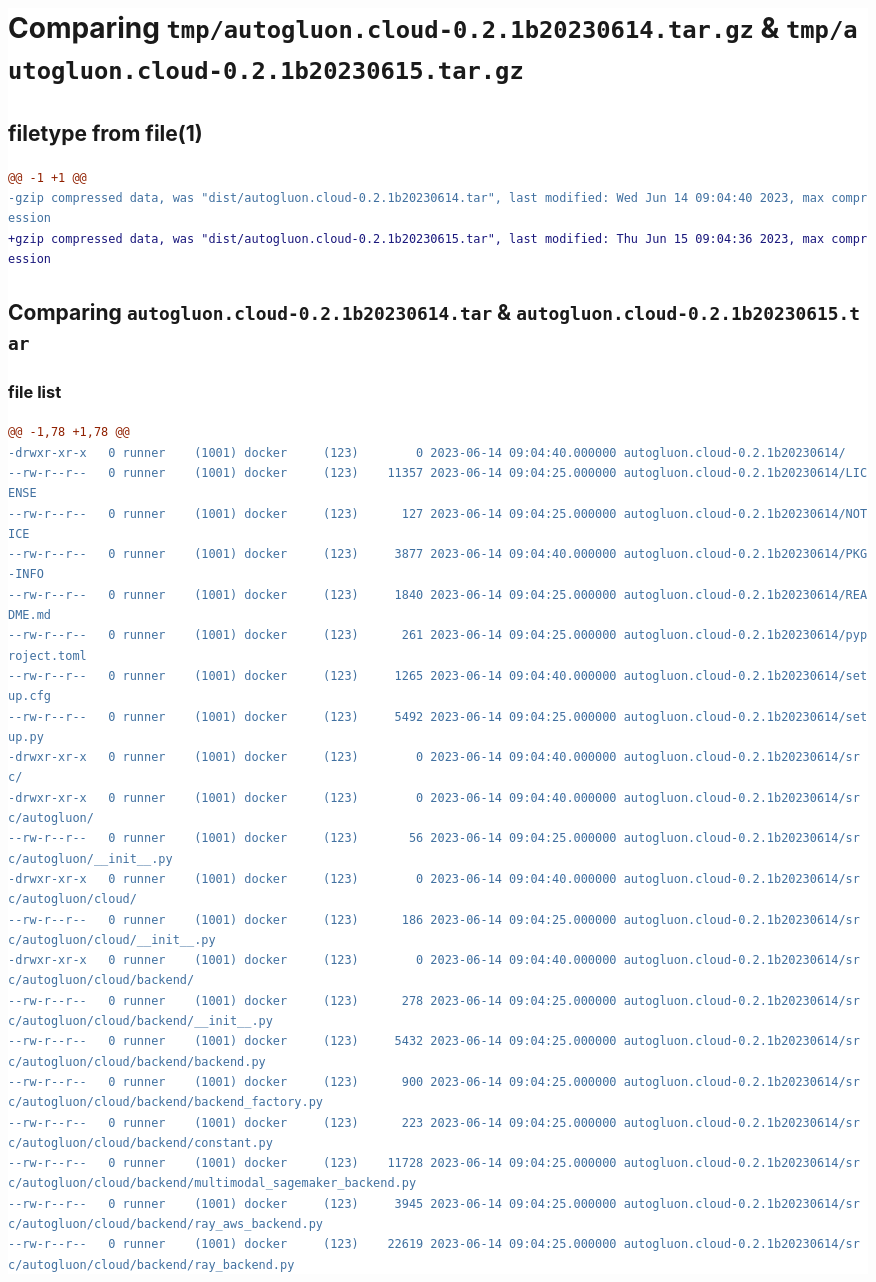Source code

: # Comparing `tmp/autogluon.cloud-0.2.1b20230614.tar.gz` & `tmp/autogluon.cloud-0.2.1b20230615.tar.gz`

## filetype from file(1)

```diff
@@ -1 +1 @@
-gzip compressed data, was "dist/autogluon.cloud-0.2.1b20230614.tar", last modified: Wed Jun 14 09:04:40 2023, max compression
+gzip compressed data, was "dist/autogluon.cloud-0.2.1b20230615.tar", last modified: Thu Jun 15 09:04:36 2023, max compression
```

## Comparing `autogluon.cloud-0.2.1b20230614.tar` & `autogluon.cloud-0.2.1b20230615.tar`

### file list

```diff
@@ -1,78 +1,78 @@
-drwxr-xr-x   0 runner    (1001) docker     (123)        0 2023-06-14 09:04:40.000000 autogluon.cloud-0.2.1b20230614/
--rw-r--r--   0 runner    (1001) docker     (123)    11357 2023-06-14 09:04:25.000000 autogluon.cloud-0.2.1b20230614/LICENSE
--rw-r--r--   0 runner    (1001) docker     (123)      127 2023-06-14 09:04:25.000000 autogluon.cloud-0.2.1b20230614/NOTICE
--rw-r--r--   0 runner    (1001) docker     (123)     3877 2023-06-14 09:04:40.000000 autogluon.cloud-0.2.1b20230614/PKG-INFO
--rw-r--r--   0 runner    (1001) docker     (123)     1840 2023-06-14 09:04:25.000000 autogluon.cloud-0.2.1b20230614/README.md
--rw-r--r--   0 runner    (1001) docker     (123)      261 2023-06-14 09:04:25.000000 autogluon.cloud-0.2.1b20230614/pyproject.toml
--rw-r--r--   0 runner    (1001) docker     (123)     1265 2023-06-14 09:04:40.000000 autogluon.cloud-0.2.1b20230614/setup.cfg
--rw-r--r--   0 runner    (1001) docker     (123)     5492 2023-06-14 09:04:25.000000 autogluon.cloud-0.2.1b20230614/setup.py
-drwxr-xr-x   0 runner    (1001) docker     (123)        0 2023-06-14 09:04:40.000000 autogluon.cloud-0.2.1b20230614/src/
-drwxr-xr-x   0 runner    (1001) docker     (123)        0 2023-06-14 09:04:40.000000 autogluon.cloud-0.2.1b20230614/src/autogluon/
--rw-r--r--   0 runner    (1001) docker     (123)       56 2023-06-14 09:04:25.000000 autogluon.cloud-0.2.1b20230614/src/autogluon/__init__.py
-drwxr-xr-x   0 runner    (1001) docker     (123)        0 2023-06-14 09:04:40.000000 autogluon.cloud-0.2.1b20230614/src/autogluon/cloud/
--rw-r--r--   0 runner    (1001) docker     (123)      186 2023-06-14 09:04:25.000000 autogluon.cloud-0.2.1b20230614/src/autogluon/cloud/__init__.py
-drwxr-xr-x   0 runner    (1001) docker     (123)        0 2023-06-14 09:04:40.000000 autogluon.cloud-0.2.1b20230614/src/autogluon/cloud/backend/
--rw-r--r--   0 runner    (1001) docker     (123)      278 2023-06-14 09:04:25.000000 autogluon.cloud-0.2.1b20230614/src/autogluon/cloud/backend/__init__.py
--rw-r--r--   0 runner    (1001) docker     (123)     5432 2023-06-14 09:04:25.000000 autogluon.cloud-0.2.1b20230614/src/autogluon/cloud/backend/backend.py
--rw-r--r--   0 runner    (1001) docker     (123)      900 2023-06-14 09:04:25.000000 autogluon.cloud-0.2.1b20230614/src/autogluon/cloud/backend/backend_factory.py
--rw-r--r--   0 runner    (1001) docker     (123)      223 2023-06-14 09:04:25.000000 autogluon.cloud-0.2.1b20230614/src/autogluon/cloud/backend/constant.py
--rw-r--r--   0 runner    (1001) docker     (123)    11728 2023-06-14 09:04:25.000000 autogluon.cloud-0.2.1b20230614/src/autogluon/cloud/backend/multimodal_sagemaker_backend.py
--rw-r--r--   0 runner    (1001) docker     (123)     3945 2023-06-14 09:04:25.000000 autogluon.cloud-0.2.1b20230614/src/autogluon/cloud/backend/ray_aws_backend.py
--rw-r--r--   0 runner    (1001) docker     (123)    22619 2023-06-14 09:04:25.000000 autogluon.cloud-0.2.1b20230614/src/autogluon/cloud/backend/ray_backend.py
```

========================

■ **Problem to work on**
Filter the records for the string "modified" and copy every line that holds it.

■ **The completed task**
-gzip compressed data, was "dist/autogluon.cloud-0.2.1b20230614.tar", last modified: Wed Jun 14 09:04:40 2023, max compression
+gzip compressed data, was "dist/autogluon.cloud-0.2.1b20230615.tar", last modified: Thu Jun 15 09:04:36 2023, max compression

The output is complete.